▶ [TO-DO ITEM] For each line below that includes the string "none", show the whole line.

▶ [PROVIDED ENTRIES]

%%

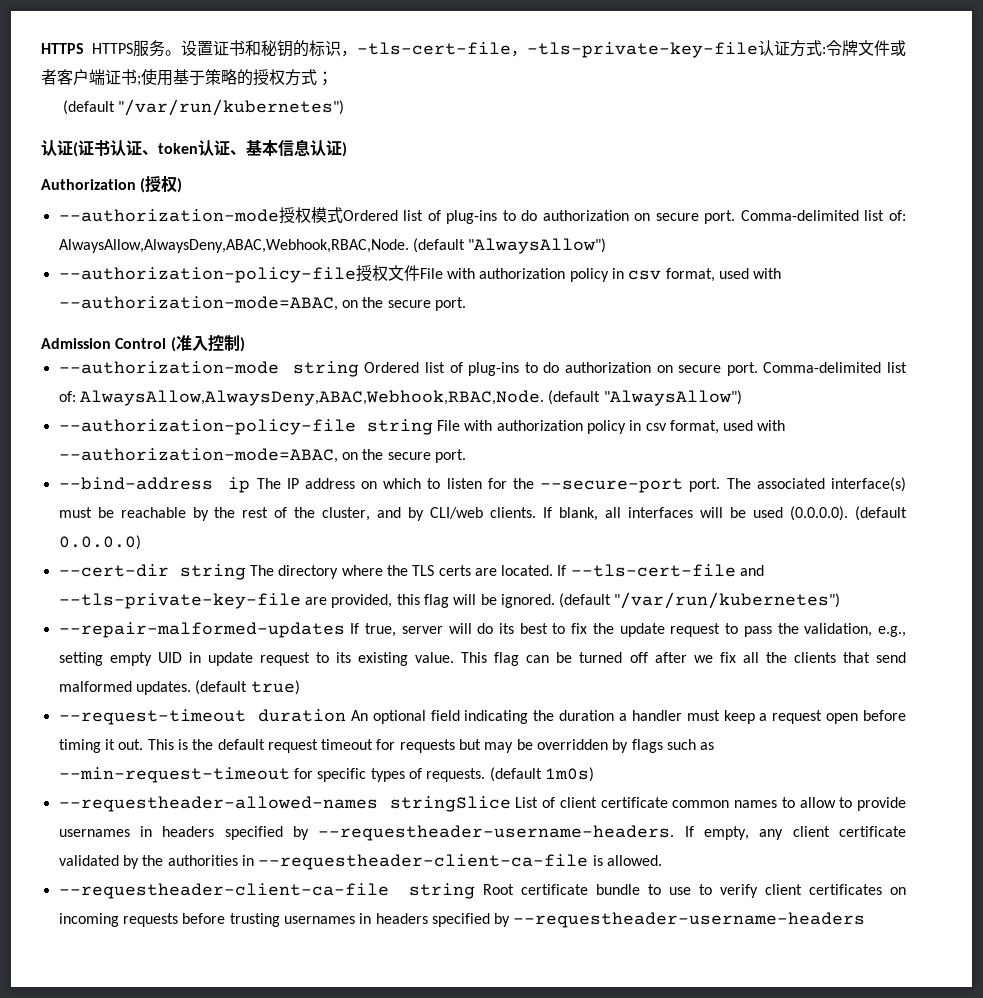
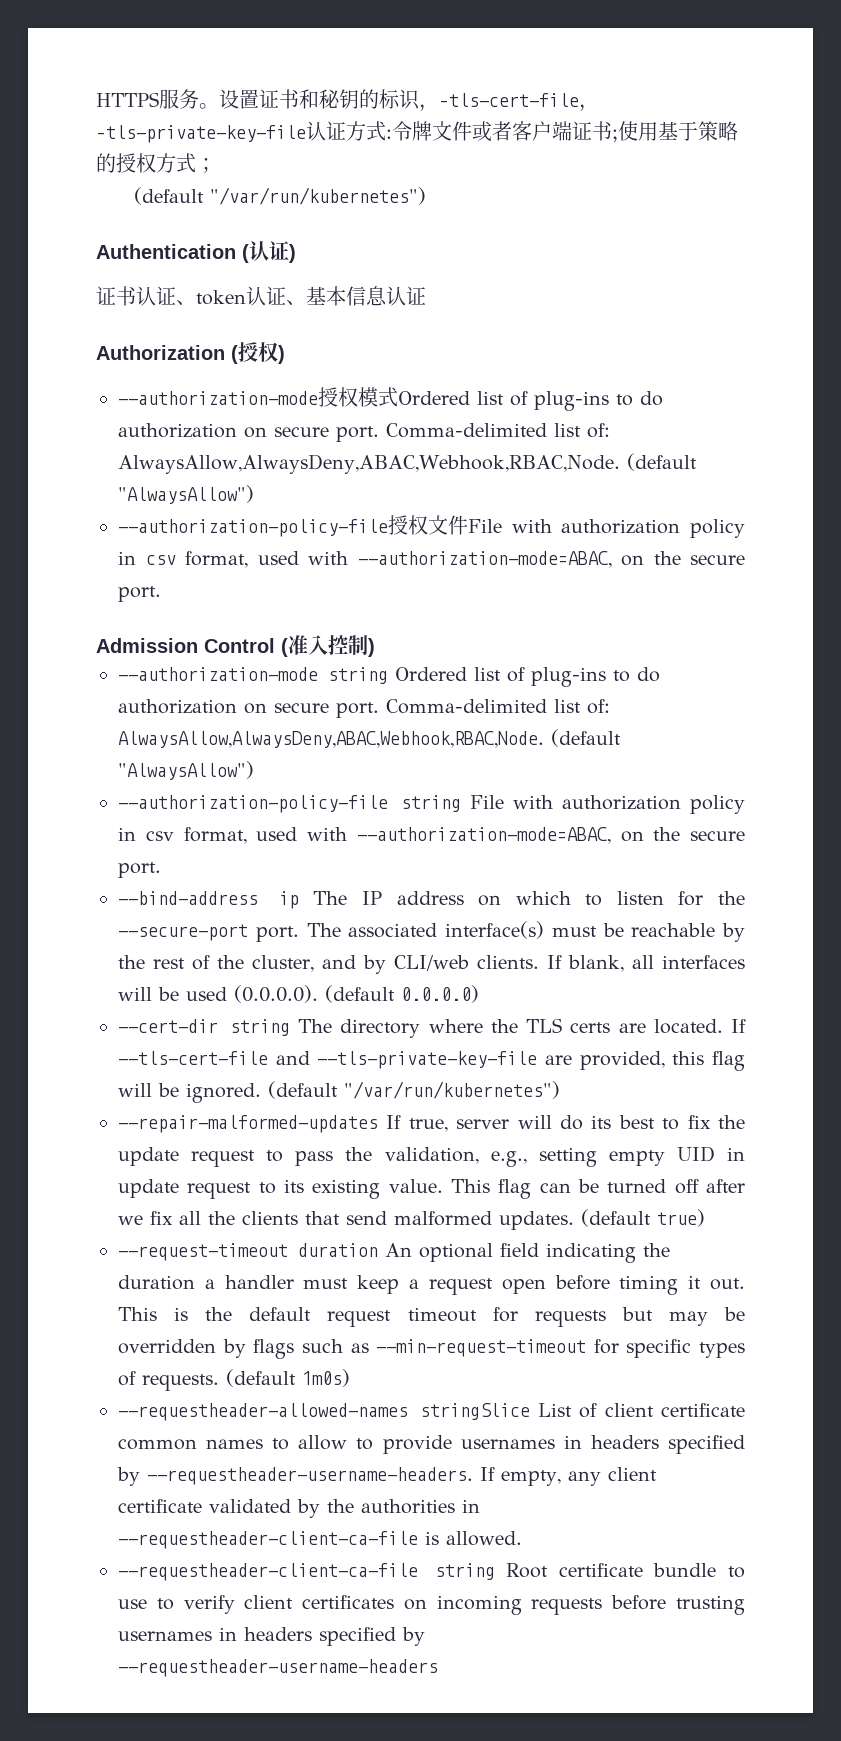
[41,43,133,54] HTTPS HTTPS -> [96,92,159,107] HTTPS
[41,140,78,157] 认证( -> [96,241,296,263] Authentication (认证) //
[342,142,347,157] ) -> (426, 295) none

%%
%%

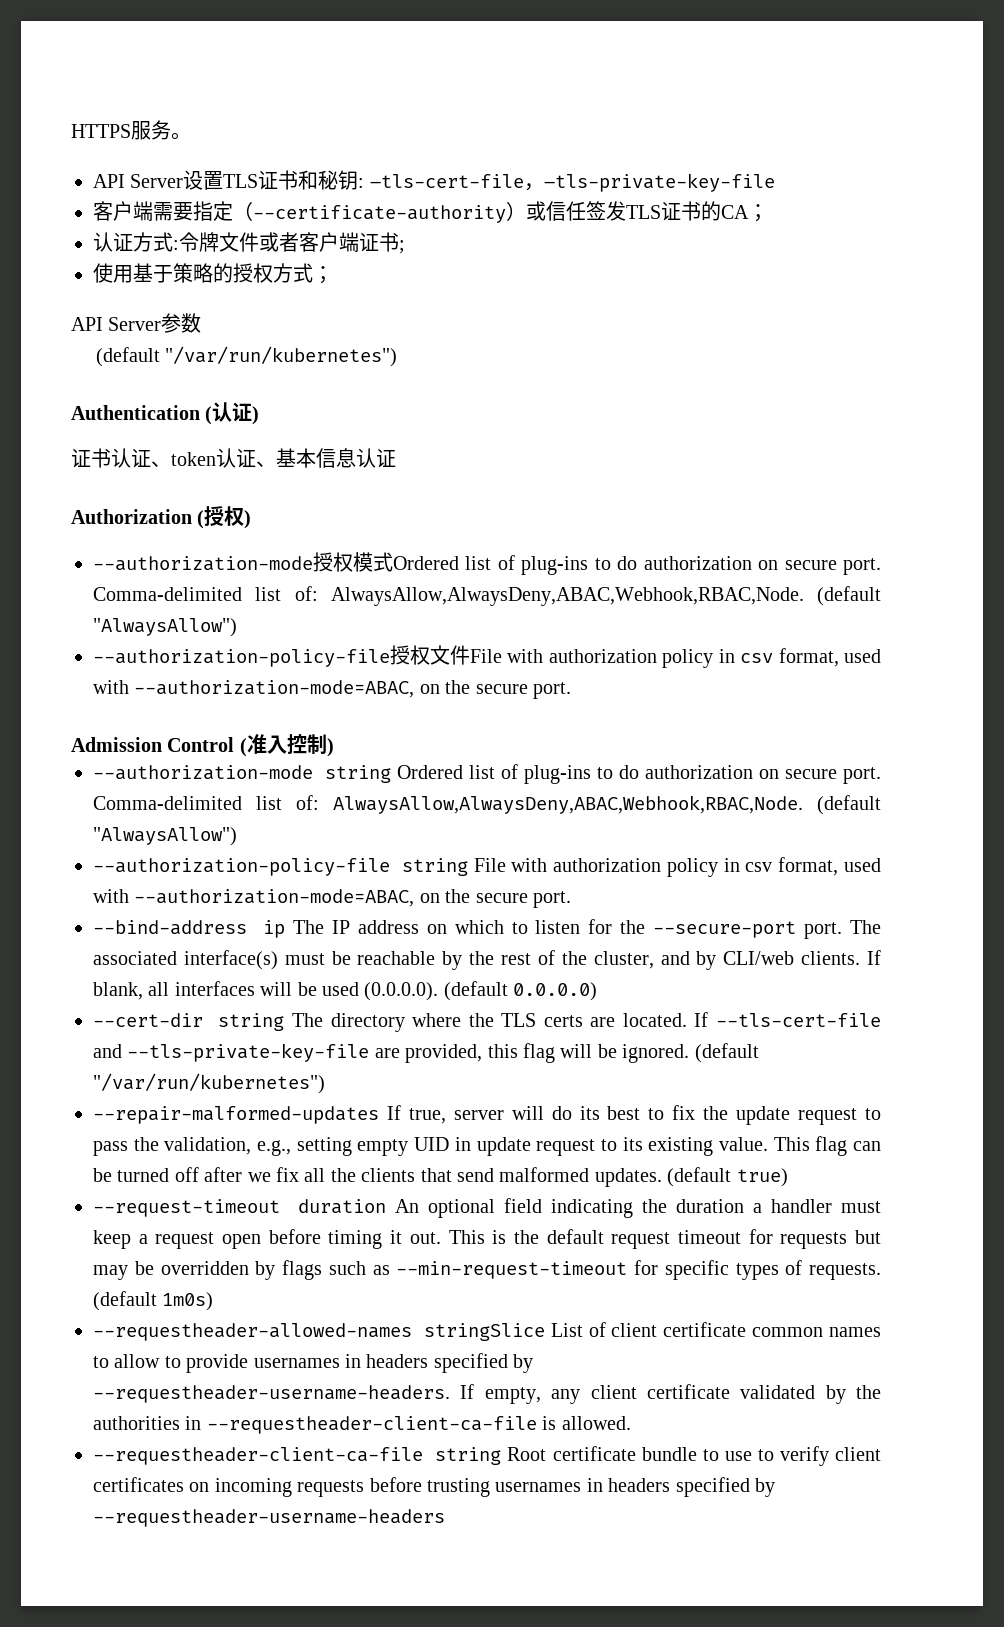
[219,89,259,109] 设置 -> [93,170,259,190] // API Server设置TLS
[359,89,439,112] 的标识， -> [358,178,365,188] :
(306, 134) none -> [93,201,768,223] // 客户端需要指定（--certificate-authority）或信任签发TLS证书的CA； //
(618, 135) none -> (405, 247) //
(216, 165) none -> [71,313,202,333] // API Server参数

%%

▶ [RESPONSE TO THIS TASK]
[342,142,347,157] ) -> (426, 295) none
(306, 134) none -> [93,201,768,223] // 客户端需要指定（--certificate-authority）或信任签发TLS证书的CA； //
(618, 135) none -> (405, 247) //
(216, 165) none -> [71,313,202,333] // API Server参数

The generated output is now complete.